_Page excerpt:_
○ ○ ○ ○
Technical Challenges & Problem Solving

Problem 1: Need for a Standardized UE5-RLlib Communication Framework

The native Learning Agent framework in UE5 only operates locally, making it impossible to leverage the advantages of Python’s Ray RLlib for distributed reinforcement learning.

Goal

Establish a high-performance training pipeline between UE5 and Python (Ray RLlib) using a stable communication protocol and standardized formats.

Solution

Adopted AMD’s open-source library, Schola, which provided several advantages:

  • Standardized Formats: Schola provides interfaces for Observations (UBoxObserver) and Actions (UBoxActuator), alongside dedicated controllers (AAbstractTrainer) for intuitive RL environment setup.
  • gRPC Communication Bridge: It wraps UE5 data into gym.Env formats and uses gRPC for low-latency serialization between the engine and RLlib.

Result

By utilizing Schola’s interfaces, I successfully integrated UE5 with Ray RLlib without building custom wrappers from scratch, significantly increasing development efficiency.


Problem 2: Individual Agent Death Handling in Multi-Agent RL

Fig 5. Cause and Resolution of Episode Freezing
  • Episode Freeze: If one agent died, RLlib stopped sending actions for it, but Schola would wait indefinitely for all agent actions, causing a communication deadlock.
○ ○ ○ ○
Stored items
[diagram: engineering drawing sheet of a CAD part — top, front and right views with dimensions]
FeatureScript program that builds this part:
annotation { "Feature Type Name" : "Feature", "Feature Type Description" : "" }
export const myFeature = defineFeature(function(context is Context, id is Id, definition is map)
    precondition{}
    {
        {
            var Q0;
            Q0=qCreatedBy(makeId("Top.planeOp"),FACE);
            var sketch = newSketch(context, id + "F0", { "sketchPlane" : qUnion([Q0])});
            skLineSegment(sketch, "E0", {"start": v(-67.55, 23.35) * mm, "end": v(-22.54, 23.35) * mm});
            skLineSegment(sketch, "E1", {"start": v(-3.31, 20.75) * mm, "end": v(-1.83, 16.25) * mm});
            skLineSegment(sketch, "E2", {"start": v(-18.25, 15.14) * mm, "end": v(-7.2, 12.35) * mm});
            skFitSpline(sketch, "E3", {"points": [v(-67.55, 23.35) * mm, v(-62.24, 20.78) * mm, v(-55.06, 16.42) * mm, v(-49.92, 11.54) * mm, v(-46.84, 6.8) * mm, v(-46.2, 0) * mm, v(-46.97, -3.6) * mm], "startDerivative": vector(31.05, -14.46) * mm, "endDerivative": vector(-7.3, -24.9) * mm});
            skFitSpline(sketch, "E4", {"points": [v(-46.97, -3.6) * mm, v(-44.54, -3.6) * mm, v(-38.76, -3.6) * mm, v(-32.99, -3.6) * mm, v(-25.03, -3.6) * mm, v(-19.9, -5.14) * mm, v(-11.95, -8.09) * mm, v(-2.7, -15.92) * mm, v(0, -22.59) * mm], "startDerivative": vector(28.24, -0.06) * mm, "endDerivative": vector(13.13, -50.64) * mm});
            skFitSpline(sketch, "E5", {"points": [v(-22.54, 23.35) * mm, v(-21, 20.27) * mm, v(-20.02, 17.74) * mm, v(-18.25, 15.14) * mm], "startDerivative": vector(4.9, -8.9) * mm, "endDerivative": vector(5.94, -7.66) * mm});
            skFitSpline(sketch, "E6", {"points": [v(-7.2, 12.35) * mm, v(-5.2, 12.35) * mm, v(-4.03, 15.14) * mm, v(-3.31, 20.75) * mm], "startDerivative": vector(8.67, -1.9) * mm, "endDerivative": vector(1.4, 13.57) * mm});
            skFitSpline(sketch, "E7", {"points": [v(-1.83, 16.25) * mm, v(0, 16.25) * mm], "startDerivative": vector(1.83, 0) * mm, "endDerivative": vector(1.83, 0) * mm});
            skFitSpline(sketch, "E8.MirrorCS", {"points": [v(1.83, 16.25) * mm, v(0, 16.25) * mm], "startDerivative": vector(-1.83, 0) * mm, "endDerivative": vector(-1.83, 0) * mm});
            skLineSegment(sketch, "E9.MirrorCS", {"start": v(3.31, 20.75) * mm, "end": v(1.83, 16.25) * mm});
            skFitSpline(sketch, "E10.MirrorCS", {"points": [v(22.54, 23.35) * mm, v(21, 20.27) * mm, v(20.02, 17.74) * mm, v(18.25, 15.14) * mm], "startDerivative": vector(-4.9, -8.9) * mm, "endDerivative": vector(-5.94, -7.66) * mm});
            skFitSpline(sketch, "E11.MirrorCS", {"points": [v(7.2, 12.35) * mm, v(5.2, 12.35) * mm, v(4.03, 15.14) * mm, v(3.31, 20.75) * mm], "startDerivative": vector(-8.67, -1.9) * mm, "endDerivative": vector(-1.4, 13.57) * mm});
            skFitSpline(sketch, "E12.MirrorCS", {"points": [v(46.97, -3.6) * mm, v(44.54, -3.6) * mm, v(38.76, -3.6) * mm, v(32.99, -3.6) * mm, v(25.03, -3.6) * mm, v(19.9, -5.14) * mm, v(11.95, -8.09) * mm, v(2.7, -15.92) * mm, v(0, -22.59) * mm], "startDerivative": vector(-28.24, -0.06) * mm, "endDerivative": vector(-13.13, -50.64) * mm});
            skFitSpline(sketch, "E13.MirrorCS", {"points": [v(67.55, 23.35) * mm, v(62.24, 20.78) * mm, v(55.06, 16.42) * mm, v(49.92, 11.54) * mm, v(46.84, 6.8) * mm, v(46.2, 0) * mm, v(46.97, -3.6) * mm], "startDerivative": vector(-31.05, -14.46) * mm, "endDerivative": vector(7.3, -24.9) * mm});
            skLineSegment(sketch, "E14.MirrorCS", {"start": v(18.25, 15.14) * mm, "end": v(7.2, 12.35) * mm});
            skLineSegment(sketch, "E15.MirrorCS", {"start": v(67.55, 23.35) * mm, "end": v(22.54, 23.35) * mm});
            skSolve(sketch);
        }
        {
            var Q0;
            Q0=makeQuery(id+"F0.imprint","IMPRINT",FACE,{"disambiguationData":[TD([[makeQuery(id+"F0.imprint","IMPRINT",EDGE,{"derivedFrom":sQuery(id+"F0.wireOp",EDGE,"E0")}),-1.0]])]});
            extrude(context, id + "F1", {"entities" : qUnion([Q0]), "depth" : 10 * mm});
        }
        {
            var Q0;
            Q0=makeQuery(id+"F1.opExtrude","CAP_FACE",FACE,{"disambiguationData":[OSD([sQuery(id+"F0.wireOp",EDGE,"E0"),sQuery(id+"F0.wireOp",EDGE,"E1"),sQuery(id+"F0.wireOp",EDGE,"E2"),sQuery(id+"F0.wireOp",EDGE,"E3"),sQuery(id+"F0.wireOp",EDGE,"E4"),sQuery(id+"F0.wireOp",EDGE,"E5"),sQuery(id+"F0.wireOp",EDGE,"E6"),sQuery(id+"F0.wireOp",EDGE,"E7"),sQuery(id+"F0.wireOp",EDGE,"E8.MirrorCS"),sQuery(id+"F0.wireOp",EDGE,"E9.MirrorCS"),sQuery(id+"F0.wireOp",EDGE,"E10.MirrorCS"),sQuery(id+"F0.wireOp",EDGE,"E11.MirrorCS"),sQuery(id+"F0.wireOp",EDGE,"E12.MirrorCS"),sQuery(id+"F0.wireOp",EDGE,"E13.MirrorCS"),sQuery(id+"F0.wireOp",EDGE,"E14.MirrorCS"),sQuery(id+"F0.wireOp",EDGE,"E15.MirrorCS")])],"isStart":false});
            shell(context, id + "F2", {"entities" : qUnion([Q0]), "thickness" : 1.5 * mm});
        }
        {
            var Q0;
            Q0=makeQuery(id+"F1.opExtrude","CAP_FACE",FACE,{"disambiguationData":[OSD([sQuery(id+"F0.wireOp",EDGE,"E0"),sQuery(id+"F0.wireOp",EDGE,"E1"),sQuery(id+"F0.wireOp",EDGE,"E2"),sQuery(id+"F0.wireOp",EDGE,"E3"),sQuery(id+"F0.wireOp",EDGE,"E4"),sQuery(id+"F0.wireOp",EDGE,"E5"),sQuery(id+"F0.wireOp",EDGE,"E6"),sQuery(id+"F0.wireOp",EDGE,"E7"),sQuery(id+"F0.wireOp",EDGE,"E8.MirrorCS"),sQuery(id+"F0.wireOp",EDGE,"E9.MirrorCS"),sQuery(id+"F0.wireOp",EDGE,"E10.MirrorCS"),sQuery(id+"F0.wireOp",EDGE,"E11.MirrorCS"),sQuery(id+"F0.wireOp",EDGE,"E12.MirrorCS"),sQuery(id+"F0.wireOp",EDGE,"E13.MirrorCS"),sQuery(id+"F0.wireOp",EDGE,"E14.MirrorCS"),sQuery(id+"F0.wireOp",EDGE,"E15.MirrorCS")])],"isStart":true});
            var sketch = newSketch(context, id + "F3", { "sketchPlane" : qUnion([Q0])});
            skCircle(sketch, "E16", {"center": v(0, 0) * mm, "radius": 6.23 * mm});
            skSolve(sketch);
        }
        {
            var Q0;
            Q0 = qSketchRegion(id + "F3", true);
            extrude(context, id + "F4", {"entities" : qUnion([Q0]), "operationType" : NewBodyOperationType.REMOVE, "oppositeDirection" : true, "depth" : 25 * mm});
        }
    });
○ ○ ○ ○
Pick up the write-up on connecting UE5 to Ray RLlib after its last sentence and keep writing.

_Exercise output:_
  • Death-Resurrection Loop: In SAME_STEP mode, dead agents were reset immediately without valid states, leading to an infinite loop of death and respawn.

Root Cause: Conflicting Reset Systems

Schola was attempting to reset agents immediately upon death (SAME_STEP), while RLlib was suppressing end-of-episode signals (done) to prevent mixing trajectories. This caused the dead agent to consume the entire “step budget,” leaving surviving agents stuck at the synchronization barrier.

Goal

Ensure stable training even during staggered deaths.

  • Guarantee the entire episode terminates correctly (__all__=True).
  • Filter invalid data from dead agents to prevent NaN or trajectory pollution.

Solution: Dual-Layer Fix (Python & C++)

Python (Schola Wrapper):

  • No-op Padding: Inserted no-op actions for dead agents so UE5 always receives a full action set.
  • Data Filtering: Filtered observations and rewards of dead agents before passing them to RLlib.

C++ (Unreal Plugin):

  • Dead Agent Snapshot: Recorded the state of dead agents before Step() and restored terminal flags after execution to prevent the respawn loop.
  • Action Filter: Ensured actions from dead agents did not affect the physics engine or game logic.

Result

  • Passed all 10 standalone unit tests (No-op generation, padding protocols, etc.).
  • Resolved episode freezing and confirmed normal reset cycles in the integrated environment.
  • PR submitted and merged into the Schola Open Source repository.
Fig 6. Pull Request

Problem 3: Environment Instability in Parallel Training

Two issues occurred when running Ray’s multi-worker architecture on Windows: (1) Ray Learner actors freezing during weight synchronization, and (2) bottlenecks caused by all workers attempting to connect to a single UE5 instance.

Goal

Build a horizontally scalable multi-worker pipeline that remains stable and OS-independent.

Solution

  • Docker Containerization: Packaged the Python training scripts and Ray RLlib into a Linux Docker image, eliminating Windows-specific process creation conflicts.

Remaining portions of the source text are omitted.